■ **Task**
Locate each line of the material that contains "premiado", then return it.

■ **Records for the exercise**

■ ■ ■ ■

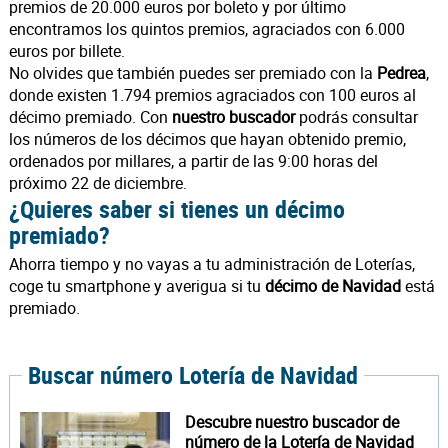
premios de 20.000 euros por boleto y por último
encontramos los quintos premios, agraciados con 6.000
euros por billete.
No olvides que también puedes ser premiado con la
Pedrea
,
donde existen 1.794 premios agraciados con 100 euros al
décimo premiado. Con
nuestro buscador
podrás consultar
los números de los décimos que hayan obtenido premio,
ordenados por millares, a partir de las 9:00 horas del
próximo 22 de diciembre.
¿Quieres saber si tienes un décimo
premiado?
Ahorra tiempo y no vayas a tu administración de Loterías,
coge tu smartphone y averigua si tu
décimo de Navidad
está
premiado.
Buscar número Lotería de Navidad
Descubre nuestro buscador de
número de la Lotería de Navidad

■ ■ ■ ■

■ **Final answer**
No olvides que también puedes ser premiado con la
décimo premiado. Con
premiado?
premiado.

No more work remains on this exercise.